Other divine providence, the shooter pulled in front of a restaurant its owner heard on the radio what is happening in the synagogue AND his partner happened to be the synagogue’s preschool director’s boyfriend. They informed the police of the shooter’s location.”
“Shneur, My son-in-law, was reading from the Torah as the first two bullets came flying through the synagogue and touched his head. The bullet only ripped the thread of his kippah-skullcap, but like a helmet, the kippah protected him. When you are busy reading the Torah, the divine providence protects you,” the rabbi recalls all the inexplicable miracles of that day.
“When you face darkness, facing a murderer with a rifle aiming at you, your instinct is to save the children. All I could think was to get the children in the synagogue to safety. After I saw to the children, not knowing that the shooter already left the building, I saw the faces of my congregants engulfed in fear. I did not know I was bleeding, but I knew I had to inspire my people. At one stage, I grabbed and wrapped my bleeding hands with a Tallit, a fringed garment traditionally worn by religious Jews during prayer. I stood in front of my people and gave a speech to calm them down. I reminded them that ‘In every generation, they stand up against us to destroy us. But the Holy One, Blessed Be He, redeems us from their hands’. That they are not going to defy us. Nothing will take us down!”

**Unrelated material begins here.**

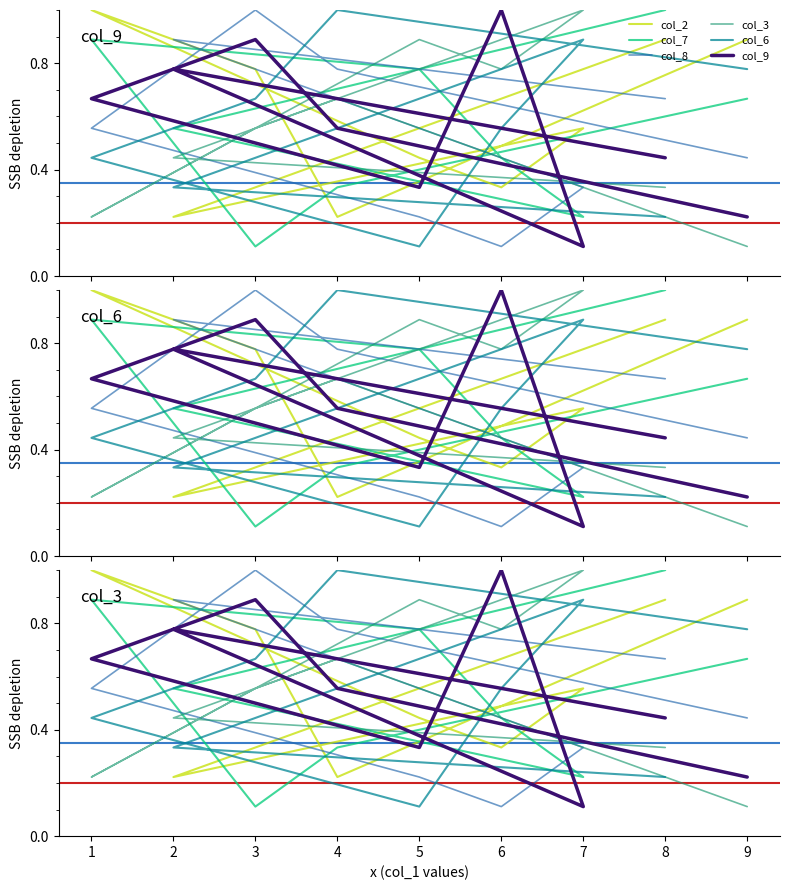

What is the spread (max minus min) of values at 5?

0.8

Rabbi Goldstein is a father of six and a grandfather of six. He came to settle in Poway on the last day of his Sheva Brachot week, literally ‘the seven blessings,’ also known as birkot nissuin, ‘the wedding blessings,’ in Jewish law are blessings that are recited for a bride and her groom as part of their marriage, taking place in the week that follows a Jewish wedding. “It was a nothing real estate here. Over the last 35 years, we built the synagogue and the community,” the rabbi tells me with gracious pride of the community he built and leads.

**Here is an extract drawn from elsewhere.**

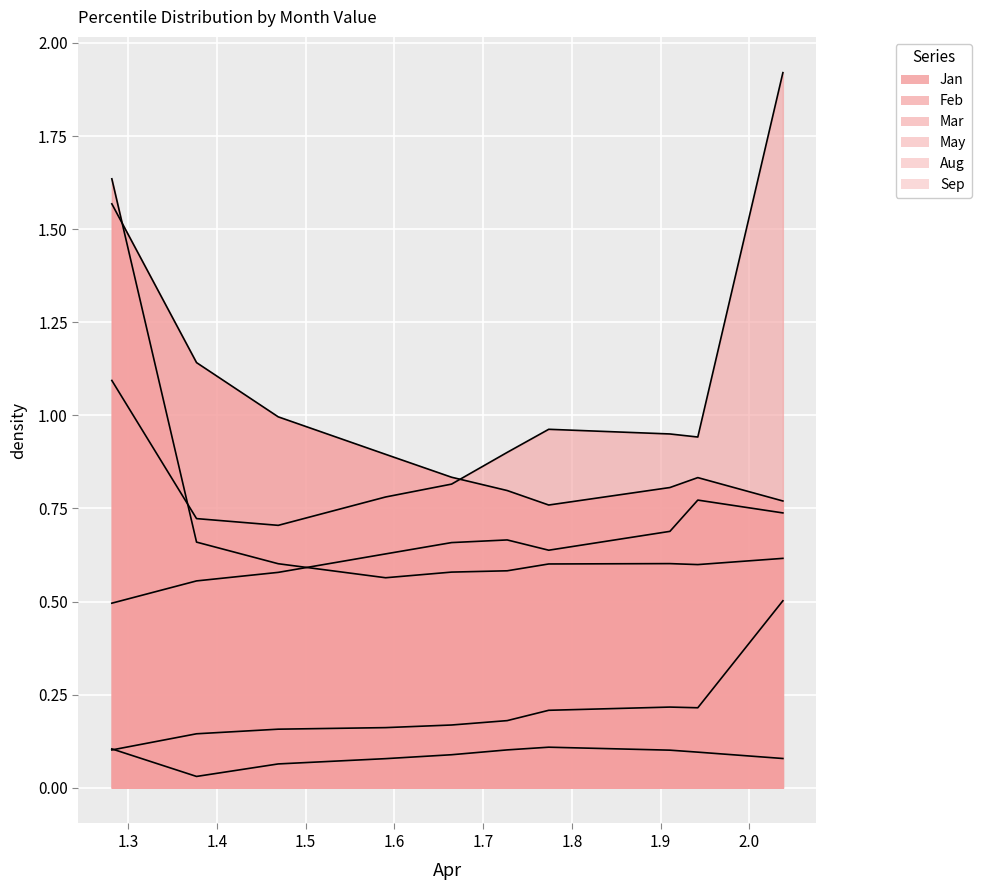

In Sep, how many points are higher than both neighbors (excluding endpoints)?

1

Life has changed for Rabbi Yisroel Goldstein. From hereon, he will be busy with public speaking, working to change hearts and minds, bring light to dark places and brighten places with existing light. His son will be leading of the Chabad of Poway congregation in prayer.
It is most apropos to recite Psalm 121: “The Lord will guard you from all harm; He will guard your life. The Lord will guard your going and coming now and forever.”